*** Extrait du document

Par exemple, dans la plupart des États membres, les ressortissants de pays tiers peuvent demander la résidence permanente après avoir résidé cinq ans sur le territoire national. Les États membres souhaitent maintenir ce délai minimum de cinq ans, alors que le Parlement a proposé de le réduire à trois ans.

Concernant la possibilité de cumuler des années de résidence tout en restant dans un autre État membre de l’UE, le Conseil propose que les ressortissants de pays tiers puissent « cumuler des périodes de résidence inférieures ou égales à deux ans dans d’autres États membres pour satisfaire à l’exigence de résidence de cinq ans ».

Toutefois, dans ces cas, le Conseil n’accepterait « que certains types de titre de séjour légal, tels que les cartes bleues européennes ou les titres de séjour accordés en vue d’occuper des emplois hautement qualifiés ».

******
*** Données présentées

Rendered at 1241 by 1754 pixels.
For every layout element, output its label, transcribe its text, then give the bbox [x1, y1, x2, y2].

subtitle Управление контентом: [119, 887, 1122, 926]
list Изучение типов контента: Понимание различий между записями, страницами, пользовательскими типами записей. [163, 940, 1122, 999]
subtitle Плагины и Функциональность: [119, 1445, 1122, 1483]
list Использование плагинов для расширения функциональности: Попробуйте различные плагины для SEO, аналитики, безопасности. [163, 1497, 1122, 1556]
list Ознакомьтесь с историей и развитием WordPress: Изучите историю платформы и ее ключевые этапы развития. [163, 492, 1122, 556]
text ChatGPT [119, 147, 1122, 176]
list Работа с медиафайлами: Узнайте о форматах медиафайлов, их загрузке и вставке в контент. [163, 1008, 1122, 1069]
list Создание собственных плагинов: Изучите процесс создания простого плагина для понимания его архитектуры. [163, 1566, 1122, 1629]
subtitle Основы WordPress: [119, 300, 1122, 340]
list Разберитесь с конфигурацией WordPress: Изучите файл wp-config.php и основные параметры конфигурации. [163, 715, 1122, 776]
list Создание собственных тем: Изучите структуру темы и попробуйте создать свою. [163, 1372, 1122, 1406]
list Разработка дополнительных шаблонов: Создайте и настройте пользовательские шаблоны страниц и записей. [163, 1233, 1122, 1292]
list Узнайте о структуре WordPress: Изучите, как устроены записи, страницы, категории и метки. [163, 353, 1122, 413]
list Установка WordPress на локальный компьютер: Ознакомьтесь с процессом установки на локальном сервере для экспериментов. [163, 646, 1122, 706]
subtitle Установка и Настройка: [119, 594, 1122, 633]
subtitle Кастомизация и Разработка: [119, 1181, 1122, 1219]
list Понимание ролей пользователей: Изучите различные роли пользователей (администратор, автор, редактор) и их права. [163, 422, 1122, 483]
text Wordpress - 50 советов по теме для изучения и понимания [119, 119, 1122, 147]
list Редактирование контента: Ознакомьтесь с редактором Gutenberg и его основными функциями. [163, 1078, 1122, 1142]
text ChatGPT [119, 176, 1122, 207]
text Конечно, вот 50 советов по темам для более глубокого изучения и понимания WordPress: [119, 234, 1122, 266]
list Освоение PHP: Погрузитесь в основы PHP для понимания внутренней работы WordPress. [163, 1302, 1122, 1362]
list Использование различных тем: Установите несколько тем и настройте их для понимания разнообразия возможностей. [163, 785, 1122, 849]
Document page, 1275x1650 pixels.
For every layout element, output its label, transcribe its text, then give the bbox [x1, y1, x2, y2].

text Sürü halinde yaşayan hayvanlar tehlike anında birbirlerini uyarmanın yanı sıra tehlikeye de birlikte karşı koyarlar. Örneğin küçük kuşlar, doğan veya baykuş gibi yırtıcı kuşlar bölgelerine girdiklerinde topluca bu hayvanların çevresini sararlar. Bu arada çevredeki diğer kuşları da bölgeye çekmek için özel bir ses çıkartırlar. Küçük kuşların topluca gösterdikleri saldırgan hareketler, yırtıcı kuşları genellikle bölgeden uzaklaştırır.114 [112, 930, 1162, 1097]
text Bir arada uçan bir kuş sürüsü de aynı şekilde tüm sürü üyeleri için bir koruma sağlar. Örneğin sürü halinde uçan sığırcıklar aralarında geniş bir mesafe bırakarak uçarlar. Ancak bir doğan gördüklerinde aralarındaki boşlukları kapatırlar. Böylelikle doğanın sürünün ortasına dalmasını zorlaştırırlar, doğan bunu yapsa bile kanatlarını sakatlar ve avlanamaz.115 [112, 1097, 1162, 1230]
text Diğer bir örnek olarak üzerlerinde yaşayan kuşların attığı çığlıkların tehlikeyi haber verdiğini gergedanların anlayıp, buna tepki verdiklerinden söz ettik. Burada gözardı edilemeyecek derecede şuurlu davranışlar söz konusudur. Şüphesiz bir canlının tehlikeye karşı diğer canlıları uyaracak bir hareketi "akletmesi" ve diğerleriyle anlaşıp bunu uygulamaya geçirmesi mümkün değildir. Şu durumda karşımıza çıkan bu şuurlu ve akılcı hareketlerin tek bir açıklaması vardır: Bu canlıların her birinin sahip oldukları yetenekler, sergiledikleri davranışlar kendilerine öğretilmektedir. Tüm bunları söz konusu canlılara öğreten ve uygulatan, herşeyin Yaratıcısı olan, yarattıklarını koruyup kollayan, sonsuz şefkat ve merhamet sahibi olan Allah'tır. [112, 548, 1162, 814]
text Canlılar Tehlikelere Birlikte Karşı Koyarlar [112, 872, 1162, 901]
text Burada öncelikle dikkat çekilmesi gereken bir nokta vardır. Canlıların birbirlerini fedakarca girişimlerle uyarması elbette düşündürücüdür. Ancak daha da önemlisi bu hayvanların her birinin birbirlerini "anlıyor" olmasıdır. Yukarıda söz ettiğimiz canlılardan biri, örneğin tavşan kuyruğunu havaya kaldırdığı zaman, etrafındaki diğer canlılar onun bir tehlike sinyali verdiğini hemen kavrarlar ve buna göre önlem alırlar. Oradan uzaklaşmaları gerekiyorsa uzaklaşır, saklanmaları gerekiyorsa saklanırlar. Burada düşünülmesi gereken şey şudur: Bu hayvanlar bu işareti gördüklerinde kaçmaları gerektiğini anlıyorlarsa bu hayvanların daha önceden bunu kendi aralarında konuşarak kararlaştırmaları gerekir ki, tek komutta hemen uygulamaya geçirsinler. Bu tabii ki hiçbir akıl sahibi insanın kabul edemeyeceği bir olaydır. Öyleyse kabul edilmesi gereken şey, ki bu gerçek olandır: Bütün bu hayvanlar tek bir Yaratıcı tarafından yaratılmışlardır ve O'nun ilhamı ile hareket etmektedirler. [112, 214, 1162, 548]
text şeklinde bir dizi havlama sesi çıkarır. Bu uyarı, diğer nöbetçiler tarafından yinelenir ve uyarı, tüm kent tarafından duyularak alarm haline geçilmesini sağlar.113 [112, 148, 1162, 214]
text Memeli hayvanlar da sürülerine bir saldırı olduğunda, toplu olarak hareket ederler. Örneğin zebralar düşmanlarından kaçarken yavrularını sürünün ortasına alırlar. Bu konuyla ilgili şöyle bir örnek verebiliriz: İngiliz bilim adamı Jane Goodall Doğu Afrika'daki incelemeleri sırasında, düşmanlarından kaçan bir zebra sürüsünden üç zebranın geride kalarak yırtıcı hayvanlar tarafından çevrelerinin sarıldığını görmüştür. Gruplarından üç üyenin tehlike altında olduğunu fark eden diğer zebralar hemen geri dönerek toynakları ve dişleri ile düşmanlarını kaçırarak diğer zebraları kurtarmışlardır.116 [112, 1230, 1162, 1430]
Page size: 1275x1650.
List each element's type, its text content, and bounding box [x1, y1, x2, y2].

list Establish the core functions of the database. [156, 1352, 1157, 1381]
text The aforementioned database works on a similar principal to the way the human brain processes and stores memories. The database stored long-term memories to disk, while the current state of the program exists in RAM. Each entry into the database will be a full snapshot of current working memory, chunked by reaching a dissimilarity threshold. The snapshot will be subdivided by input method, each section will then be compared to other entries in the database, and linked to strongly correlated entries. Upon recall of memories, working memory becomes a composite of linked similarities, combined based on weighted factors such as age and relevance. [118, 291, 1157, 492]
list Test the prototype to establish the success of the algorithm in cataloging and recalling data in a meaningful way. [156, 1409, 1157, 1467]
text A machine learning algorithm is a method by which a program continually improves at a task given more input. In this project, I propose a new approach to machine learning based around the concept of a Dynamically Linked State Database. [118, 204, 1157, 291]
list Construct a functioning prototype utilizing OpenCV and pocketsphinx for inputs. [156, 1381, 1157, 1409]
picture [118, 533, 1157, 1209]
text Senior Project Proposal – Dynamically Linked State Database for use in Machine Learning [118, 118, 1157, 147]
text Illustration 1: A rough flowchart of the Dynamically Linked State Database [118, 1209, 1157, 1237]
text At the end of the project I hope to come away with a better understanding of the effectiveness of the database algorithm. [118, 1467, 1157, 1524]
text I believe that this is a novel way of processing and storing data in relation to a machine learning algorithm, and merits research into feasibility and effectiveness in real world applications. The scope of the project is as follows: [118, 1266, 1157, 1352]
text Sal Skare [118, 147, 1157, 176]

******

# Consigne:
Prolongez l'extrait sur la résidence permanente des ressortissants de pays tiers dans l'UE à partir de sa dernière phrase. Les items proviennent d'une autre source que l'extrait.

# Réponse attendue:
En ce qui concerne les mouvements intraeuropéens, le Parlement européen a approuvé la possibilité pour les personnes bénéficiant de ce statut de se rendre dans un deuxième État membre pour y travailler ou y étudier sans avoir à se soumettre à des exigences supplémentaires telle des exigences en matière d’intégration.

Les ministres de l’UE ont en revanche décidé que « le droit à la mobilité au sein de l’UE n’est pas automatique, il est soumis à un certain nombre de conditions », telles que l’évaluation par chaque État membre de la « situation sur leur marché du travail ».

« Je ne m’attends pas à ce que les négociations soient faciles, mais je m’efforcerai de trouver des compromis qui aideront l’Europe à gagner la course aux talents internationaux », a conclu Damian Boeselager.